> [Provided data]:
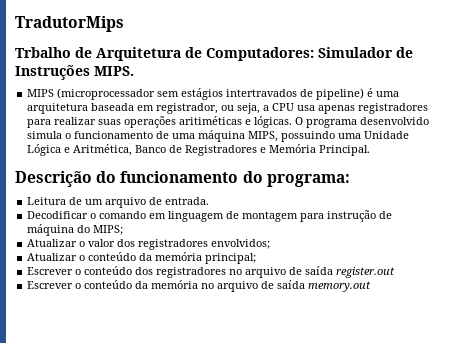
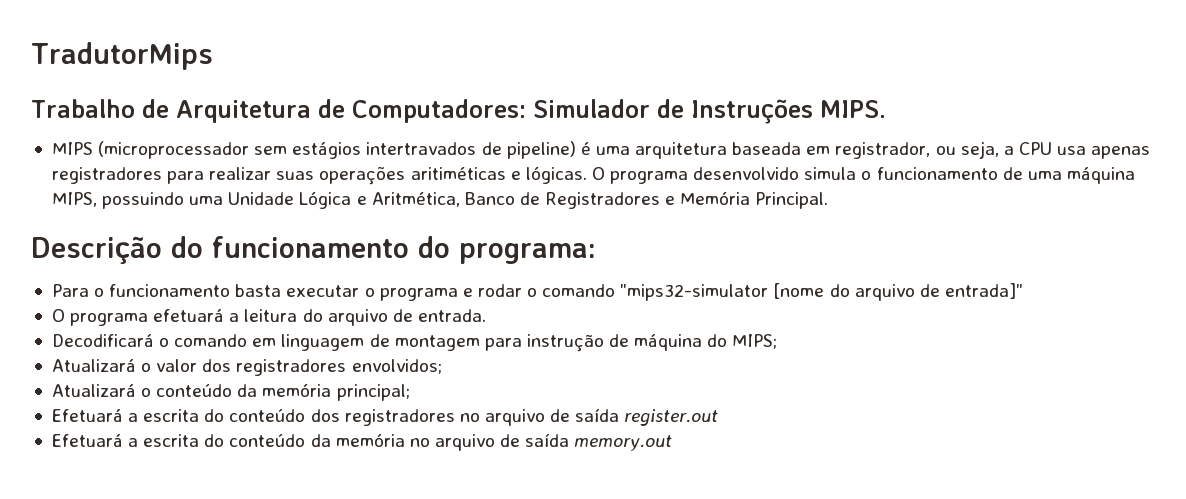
[15,47,71,58] Trbalho -> [31,99,135,118] Trabalho
[27,197,104,205] Leitura de um -> [51,283,1023,301] [51,309,323,326] Para o funcionamento basta executar o programa e rodar o comando "mips32-simulator [nome do arquivo de entrada]" // O programa efetuará a leitura do
[27,211,89,219] Decodificar -> [51,334,154,347] Decodificará
[27,239,78,247] Atualizar -> [51,359,136,372] Atualizará
[27,253,78,261] Atualizar -> [51,384,136,397] Atualizará
[27,267,82,275] Escrever o -> [51,409,225,422] Efetuará a escrita do
[27,281,82,289] Escrever o -> [51,434,225,447] Efetuará a escrita do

> [Task description]: Repeat each line above exactly as it reads, omitting any pictures.

> [Answer to this task]:
[15,47,71,58] Trbalho -> [31,99,135,118] Trabalho
[27,197,104,205] Leitura de um -> [51,283,1023,301] [51,309,323,326] Para o funcionamento basta executar o programa e rodar o comando "mips32-simulator [nome do arquivo de entrada]" // O programa efetuará a leitura do
[27,211,89,219] Decodificar -> [51,334,154,347] Decodificará
[27,239,78,247] Atualizar -> [51,359,136,372] Atualizará
[27,253,78,261] Atualizar -> [51,384,136,397] Atualizará
[27,267,82,275] Escrever o -> [51,409,225,422] Efetuará a escrita do
[27,281,82,289] Escrever o -> [51,434,225,447] Efetuará a escrita do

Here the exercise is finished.